Download the python code: https://github.com/MLouedec/Demo_enclosing_method

Dependencies: sympy, numpy, scipy, random, math, codac, matplotlib, time

1st example, a simple damped pendulum

The first example studies the stability of a simple damped pendulum. Run: pendulum_example.py

Three state ellipsoids are tested: Q1 (RPI), Q2 (not RPI), and Q3 (too small to be verified RPI). The noise amplitude can be tuned with « Wi_box ». If the green ellipsoid (the result of the enclosing method) is in the red ellipsoid (Q1, Q2, or Q3), then the red ellipsoid is robust positive invariant. The blue curve simulates state trajectories. The results are visible below:

2nd example, platooning

The second example studies the stability of an n-dimensional system. Run: python3 platooning.py

The cars are controlled to maintain equal distances. Real case example: https://youtu.be/7wm-pZp_mi0

Three parameters can be tuned:

  • the number of cars « m »,
  • the disturbance amplitude « w_i »,
  • the scale factor of the ellipsoid Q « q_i ».
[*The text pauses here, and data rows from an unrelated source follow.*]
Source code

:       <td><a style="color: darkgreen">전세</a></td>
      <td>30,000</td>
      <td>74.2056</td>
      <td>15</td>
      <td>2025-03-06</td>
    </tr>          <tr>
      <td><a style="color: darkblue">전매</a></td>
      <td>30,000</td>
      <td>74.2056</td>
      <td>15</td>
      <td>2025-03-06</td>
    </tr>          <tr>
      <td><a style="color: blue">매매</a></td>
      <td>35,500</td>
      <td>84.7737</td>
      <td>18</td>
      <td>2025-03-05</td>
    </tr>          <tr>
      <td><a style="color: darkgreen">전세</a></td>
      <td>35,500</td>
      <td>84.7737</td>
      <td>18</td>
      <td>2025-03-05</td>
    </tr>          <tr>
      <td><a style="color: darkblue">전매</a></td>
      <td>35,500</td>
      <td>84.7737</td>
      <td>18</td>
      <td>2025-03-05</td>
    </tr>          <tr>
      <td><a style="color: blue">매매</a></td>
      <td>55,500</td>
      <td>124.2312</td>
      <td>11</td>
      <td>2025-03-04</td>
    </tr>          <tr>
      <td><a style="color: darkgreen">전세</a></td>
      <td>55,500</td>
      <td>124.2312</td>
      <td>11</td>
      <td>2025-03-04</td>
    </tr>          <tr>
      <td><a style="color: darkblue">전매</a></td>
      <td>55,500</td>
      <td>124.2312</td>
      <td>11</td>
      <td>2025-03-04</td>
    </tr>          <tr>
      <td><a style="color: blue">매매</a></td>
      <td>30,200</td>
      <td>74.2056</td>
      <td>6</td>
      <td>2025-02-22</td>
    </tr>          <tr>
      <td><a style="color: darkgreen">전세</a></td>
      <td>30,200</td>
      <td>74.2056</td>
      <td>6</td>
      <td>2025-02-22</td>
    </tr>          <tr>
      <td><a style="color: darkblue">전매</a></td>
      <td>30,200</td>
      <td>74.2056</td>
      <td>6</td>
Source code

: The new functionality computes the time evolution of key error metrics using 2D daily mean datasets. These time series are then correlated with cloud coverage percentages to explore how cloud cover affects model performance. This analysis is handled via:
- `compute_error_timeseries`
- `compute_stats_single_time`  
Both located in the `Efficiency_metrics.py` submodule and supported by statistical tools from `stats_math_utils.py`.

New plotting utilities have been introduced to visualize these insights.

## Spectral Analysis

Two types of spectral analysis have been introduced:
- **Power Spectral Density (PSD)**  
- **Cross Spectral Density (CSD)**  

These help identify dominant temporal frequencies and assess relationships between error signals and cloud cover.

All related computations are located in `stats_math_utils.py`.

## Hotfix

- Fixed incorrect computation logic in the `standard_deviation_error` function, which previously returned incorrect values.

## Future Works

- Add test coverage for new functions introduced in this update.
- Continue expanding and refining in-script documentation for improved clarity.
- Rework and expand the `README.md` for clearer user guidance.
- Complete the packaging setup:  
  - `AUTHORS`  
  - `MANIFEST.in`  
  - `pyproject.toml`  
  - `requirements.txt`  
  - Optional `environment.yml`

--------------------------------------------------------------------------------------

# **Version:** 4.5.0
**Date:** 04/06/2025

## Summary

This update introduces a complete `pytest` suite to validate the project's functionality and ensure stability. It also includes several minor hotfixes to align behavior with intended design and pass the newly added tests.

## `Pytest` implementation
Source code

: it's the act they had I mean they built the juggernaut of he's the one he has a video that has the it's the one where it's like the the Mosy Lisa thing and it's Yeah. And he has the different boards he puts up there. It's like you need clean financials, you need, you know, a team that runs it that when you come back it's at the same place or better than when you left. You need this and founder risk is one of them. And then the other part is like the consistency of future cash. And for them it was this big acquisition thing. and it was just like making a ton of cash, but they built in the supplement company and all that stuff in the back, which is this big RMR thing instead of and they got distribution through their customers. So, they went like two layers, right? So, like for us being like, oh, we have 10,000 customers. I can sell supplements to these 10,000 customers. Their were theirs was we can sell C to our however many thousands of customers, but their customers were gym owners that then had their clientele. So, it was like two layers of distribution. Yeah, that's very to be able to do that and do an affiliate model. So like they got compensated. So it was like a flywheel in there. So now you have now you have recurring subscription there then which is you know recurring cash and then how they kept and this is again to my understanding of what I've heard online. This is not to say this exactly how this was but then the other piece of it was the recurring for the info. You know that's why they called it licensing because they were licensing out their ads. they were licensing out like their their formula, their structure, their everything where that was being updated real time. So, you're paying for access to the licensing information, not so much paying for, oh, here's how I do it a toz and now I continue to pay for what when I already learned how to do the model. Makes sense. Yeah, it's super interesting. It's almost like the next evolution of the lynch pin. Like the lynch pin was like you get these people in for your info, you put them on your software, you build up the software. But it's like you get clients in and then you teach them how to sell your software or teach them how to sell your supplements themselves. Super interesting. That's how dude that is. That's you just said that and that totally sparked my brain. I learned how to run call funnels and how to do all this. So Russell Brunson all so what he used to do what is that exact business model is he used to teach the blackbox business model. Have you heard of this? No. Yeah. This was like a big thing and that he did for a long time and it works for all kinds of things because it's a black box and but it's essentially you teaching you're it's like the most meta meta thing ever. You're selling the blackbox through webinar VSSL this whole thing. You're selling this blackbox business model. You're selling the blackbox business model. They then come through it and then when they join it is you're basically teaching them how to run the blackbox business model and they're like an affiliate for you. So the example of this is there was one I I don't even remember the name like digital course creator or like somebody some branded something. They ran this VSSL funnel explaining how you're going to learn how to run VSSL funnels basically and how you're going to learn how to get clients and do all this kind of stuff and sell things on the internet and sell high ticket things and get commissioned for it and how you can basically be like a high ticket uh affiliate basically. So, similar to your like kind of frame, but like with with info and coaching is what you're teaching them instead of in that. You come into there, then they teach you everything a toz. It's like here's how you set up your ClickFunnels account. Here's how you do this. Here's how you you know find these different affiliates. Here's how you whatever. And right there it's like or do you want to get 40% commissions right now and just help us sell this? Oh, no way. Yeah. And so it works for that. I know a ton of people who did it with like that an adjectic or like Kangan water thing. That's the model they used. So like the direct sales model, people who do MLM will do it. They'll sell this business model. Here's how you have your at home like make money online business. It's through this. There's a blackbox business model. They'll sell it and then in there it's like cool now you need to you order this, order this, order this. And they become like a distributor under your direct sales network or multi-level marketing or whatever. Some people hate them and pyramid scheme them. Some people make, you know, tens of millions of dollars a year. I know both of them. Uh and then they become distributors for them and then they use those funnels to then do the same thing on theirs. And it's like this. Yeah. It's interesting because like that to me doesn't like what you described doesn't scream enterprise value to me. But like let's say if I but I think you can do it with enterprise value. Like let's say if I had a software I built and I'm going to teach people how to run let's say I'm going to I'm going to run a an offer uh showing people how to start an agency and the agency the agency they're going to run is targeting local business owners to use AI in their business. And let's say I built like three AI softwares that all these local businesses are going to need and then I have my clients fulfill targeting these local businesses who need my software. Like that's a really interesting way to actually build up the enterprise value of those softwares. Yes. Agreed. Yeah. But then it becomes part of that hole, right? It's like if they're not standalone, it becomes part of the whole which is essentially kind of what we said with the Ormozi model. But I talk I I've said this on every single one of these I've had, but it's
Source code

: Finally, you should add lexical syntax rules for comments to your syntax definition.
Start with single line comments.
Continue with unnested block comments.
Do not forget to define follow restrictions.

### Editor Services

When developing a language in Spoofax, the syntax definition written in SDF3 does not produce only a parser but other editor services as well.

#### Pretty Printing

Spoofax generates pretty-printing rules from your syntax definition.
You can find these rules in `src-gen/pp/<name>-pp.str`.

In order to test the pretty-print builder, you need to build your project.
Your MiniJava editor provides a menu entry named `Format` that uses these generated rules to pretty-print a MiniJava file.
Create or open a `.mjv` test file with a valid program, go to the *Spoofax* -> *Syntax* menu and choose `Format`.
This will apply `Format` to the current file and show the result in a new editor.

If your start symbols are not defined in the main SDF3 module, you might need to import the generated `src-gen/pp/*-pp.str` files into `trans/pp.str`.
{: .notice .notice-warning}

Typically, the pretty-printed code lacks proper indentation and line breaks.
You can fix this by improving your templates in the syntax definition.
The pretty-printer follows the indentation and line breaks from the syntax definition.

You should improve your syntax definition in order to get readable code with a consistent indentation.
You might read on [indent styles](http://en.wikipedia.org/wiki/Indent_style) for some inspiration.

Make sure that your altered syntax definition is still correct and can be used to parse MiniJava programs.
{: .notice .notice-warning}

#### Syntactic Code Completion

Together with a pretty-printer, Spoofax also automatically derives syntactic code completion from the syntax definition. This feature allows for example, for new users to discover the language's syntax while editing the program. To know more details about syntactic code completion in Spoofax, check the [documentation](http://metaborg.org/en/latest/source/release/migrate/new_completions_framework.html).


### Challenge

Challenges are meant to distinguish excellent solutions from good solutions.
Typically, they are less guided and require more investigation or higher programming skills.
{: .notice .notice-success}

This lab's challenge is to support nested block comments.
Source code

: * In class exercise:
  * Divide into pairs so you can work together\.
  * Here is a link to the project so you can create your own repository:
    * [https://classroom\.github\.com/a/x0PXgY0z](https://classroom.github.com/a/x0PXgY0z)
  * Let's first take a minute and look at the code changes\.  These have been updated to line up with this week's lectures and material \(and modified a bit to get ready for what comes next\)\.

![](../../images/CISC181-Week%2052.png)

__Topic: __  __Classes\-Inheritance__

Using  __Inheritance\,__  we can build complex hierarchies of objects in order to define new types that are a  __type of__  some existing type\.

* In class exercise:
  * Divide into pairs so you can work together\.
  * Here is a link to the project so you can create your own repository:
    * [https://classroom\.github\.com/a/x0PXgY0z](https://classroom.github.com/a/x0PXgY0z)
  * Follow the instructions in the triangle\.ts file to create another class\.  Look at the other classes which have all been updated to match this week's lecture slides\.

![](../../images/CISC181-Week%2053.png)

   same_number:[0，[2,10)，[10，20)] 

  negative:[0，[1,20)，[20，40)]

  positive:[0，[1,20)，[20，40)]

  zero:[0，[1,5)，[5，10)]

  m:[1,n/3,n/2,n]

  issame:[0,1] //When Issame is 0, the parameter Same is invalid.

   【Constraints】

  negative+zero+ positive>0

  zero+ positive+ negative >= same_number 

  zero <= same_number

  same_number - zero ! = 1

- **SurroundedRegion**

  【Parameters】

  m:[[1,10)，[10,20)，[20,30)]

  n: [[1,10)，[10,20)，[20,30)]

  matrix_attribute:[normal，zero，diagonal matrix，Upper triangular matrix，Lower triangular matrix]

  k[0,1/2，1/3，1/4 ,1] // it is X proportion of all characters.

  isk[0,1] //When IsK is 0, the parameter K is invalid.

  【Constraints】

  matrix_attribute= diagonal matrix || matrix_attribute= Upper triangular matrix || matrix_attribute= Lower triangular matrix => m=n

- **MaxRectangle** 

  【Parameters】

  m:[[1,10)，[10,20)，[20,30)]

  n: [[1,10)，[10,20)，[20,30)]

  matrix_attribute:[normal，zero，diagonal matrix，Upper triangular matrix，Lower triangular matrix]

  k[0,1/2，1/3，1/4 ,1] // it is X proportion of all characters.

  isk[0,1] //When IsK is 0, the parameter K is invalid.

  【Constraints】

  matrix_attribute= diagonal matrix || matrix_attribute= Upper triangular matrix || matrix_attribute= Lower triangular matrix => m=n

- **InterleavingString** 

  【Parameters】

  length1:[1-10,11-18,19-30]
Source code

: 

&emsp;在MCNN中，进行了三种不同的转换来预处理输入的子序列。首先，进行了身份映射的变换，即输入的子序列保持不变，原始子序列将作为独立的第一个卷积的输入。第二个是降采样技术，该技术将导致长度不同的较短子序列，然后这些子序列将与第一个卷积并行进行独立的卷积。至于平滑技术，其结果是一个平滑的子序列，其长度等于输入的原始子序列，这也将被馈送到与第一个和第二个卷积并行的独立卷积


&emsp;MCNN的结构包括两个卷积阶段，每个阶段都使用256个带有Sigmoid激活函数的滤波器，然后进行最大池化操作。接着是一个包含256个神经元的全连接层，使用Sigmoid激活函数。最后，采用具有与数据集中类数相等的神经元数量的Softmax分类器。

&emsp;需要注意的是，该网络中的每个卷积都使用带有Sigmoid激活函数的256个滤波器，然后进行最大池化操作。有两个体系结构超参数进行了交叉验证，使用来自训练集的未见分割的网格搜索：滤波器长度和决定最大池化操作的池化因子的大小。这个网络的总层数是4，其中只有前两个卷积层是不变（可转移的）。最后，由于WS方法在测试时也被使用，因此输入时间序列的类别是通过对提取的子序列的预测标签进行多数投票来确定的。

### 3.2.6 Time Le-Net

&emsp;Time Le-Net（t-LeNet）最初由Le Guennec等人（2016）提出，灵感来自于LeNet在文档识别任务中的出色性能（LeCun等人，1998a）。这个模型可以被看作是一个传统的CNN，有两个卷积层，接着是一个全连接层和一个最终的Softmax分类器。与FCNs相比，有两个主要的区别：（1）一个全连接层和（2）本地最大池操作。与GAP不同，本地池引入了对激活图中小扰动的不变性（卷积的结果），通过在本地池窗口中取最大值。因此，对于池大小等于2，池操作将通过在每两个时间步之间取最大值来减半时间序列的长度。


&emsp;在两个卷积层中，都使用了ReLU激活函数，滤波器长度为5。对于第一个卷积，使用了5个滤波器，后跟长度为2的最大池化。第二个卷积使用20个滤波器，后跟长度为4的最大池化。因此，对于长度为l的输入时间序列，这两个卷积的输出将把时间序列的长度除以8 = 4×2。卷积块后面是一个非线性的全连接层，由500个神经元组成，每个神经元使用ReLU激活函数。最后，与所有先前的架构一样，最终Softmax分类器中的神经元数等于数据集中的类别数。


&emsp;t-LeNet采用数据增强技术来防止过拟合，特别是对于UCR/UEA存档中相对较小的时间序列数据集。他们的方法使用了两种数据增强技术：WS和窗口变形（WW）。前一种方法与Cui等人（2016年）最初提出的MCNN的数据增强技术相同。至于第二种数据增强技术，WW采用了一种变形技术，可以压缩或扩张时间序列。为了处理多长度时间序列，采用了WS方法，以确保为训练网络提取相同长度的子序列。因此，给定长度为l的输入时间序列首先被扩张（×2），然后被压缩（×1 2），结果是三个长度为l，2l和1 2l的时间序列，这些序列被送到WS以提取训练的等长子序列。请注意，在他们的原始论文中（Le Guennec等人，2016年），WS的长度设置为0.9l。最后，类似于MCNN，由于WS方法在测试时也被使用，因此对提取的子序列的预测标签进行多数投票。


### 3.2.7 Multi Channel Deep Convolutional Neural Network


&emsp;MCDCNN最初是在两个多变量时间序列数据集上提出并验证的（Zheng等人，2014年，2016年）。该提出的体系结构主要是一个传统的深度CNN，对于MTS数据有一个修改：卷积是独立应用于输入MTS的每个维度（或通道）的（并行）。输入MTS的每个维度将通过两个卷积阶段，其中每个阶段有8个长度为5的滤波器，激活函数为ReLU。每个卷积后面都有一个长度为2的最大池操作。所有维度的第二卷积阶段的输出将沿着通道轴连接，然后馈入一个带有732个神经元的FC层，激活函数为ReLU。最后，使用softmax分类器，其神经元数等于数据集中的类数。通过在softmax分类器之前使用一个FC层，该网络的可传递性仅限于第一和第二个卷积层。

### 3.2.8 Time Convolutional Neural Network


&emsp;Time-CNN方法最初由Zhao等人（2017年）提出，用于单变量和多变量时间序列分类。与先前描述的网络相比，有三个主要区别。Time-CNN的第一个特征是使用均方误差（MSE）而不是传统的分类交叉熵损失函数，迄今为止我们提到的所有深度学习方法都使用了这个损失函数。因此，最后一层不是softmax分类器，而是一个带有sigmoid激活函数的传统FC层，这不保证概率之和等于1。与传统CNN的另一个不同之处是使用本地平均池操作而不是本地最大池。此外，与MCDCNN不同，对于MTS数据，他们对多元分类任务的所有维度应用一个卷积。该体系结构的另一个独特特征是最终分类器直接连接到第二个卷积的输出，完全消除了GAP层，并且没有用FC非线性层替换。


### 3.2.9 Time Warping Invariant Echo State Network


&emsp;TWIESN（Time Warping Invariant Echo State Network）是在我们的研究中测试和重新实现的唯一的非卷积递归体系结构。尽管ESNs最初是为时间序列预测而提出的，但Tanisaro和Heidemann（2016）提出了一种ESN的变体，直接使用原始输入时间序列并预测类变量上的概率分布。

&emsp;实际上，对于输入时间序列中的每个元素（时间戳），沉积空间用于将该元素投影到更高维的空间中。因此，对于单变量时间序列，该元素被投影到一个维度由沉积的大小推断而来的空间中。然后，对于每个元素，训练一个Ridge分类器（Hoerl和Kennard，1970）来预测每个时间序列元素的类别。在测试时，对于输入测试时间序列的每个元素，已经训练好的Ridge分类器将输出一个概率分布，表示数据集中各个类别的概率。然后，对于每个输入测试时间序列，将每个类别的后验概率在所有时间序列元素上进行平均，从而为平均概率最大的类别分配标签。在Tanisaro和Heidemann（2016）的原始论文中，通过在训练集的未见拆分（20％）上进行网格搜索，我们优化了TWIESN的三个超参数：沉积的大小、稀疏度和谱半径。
The code will also simulate the platooning and display two Figures: an animation of the cars and a plot of the states over time.

Blank Model

Follow the instructions in blank_model.py to use the enclosing method on your system.

Toolbox

Tools developed for the enclosing method are in lib/enclosing_method_toolbox.py. The main class is PositiveInvEllipseEnclosureMethod.